◆ Set exercise A
How would you translate this sentence from the write-up on candidate ranking into Spanish: "So candidate reduction looked like a dead end."
◆ Set exercise B
Can you carry on the write-up on candidate ranking from its final sentence?

The combined gate had already captured the big win: skipping pairs where neither candidate is eligible. Splitting roles only trims pairs where both candidates are eligible in the same role, a thin slice, and the second mask doubles the precompute. After the combined gate, the bottleneck is no longer the hard-rule scan. It is the O(n²) machinery itself: the pairwise matrix and the linearizing.

Why candidate reduction broke ranking

If 25 candidates for a triad feels wasteful, the direct move is to generate or keep fewer of them. Shrinking the candidate set attacks the n² term directly. Unfortunately, it is unsafe because the Copeland count is global.

  • Keeping the top N by score throws away lower-scoring candidates before the ranking runs. But the tie-break is a global Copeland count, so removing candidates changes everyone else's win total. That can reshuffle the alternatives the app shows the user. This holds for any N and any cutoff; the problem is that the dropped candidates were part of what the survivors were measured against.
  • Dropping candidates earlier, at generation time, has the identical problem. You might restrict which roots or chord templates are allowed to produce candidates, but any candidate removed before ranking is gone from everyone's win total just the same.
  • The only drop that is provably safe is a Condorcet loser: a candidate that loses to every other and beats none, with no hard-rule win to its name. But finding one requires the full pairwise comparison we were trying to avoid in the first place.

So candidate reduction looked like a dead end. We set it aside and tried to compute the same full ranking faster.

What didn't work, part 2: the sorted-rank redesign

The next redesign kept the exact same output and tried to compute it faster. Start from a cheap first guess at the order: sort by score, breaking ties by root note. Call that the seed order. The expensive comparator agrees with this cheap seed order on almost every pair. It can only disagree in two situations:

  • a hard rule fired, which can only happen between two candidates the gate masks already flag as eligible; or
  • a tie-breaker overruled the score, which can only happen between two candidates scoring within 0.20 of each other.

◆ Data block

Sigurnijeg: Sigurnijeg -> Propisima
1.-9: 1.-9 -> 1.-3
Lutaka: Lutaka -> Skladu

◆ Task result A
Así que la reducción de candidatos parecía un callejón sin salida.

◆ Task result B
Every other pair already matches the seed order by construction. The theory was that simple voicings, the common live-play case, would take a fast exit: check for out-of-order pairs only in the two places one can hide, and if there are none, return the seed order untouched, skipping the whole n² matrix. If any turn up, fall back to the full linearizer.

Before building it, we profiled to confirm the redesign even targets the right cost. Temporary phase timers inside ranking, over the oracle corpus:

Phase Share of ranking
Pairwise matrix build 97.0%
Linearize 2.1%
Features 0.4%
Gate-masks 0.4%
Seed-sort 0.1%

Building the matrix is 97% of ranking, and within that the n² loop of _decide calls is 99.8% (allocating the matrix itself is 0.2%). Fewer comparisons were the right target.

We built it with a safety harness that runs both the fast path and the full algorithm during tests and asserts they produce the same order (the check is compiled out of release builds). It was correct. It also never triggered.

The fast path fired on zero of every voicing we measured, including a plain C major triad. Every measured voicing has at least one near-tie pair somewhere down its long candidate list that a tie-breaker flips, and a single out-of-order pair forces the full fallback. The detection pass added work without finding a usable fast path, for a net loss of about 1%.

We then tried to re-rank only the entangled candidates rather than all n, the ones linked by a near-tie or a shared hard rule. To find out how big those tangles get, we grouped candidates into connected clusters with a union-find. The table below shows how much of each candidate set was in the largest connected cluster. A value near 100% means the localized fallback would still have to re-rank almost everything:

Input set Candidates Largest cluster share
Oracle corpus 75 median / 143 max 99% median / 100% max
C major triad 25 100%
Cm7 / C7 46 / 48 100% / 100%
Cmaj9 / Cm11 67 / 90 99% / 100%

The biggest tangle is essentially the whole candidate set. Scores are packed closely enough that the within-0.20 near-tie links chain through almost everything, so re-ranking just the tangle means re-ranking nearly everything anyway. There is nothing small to isolate.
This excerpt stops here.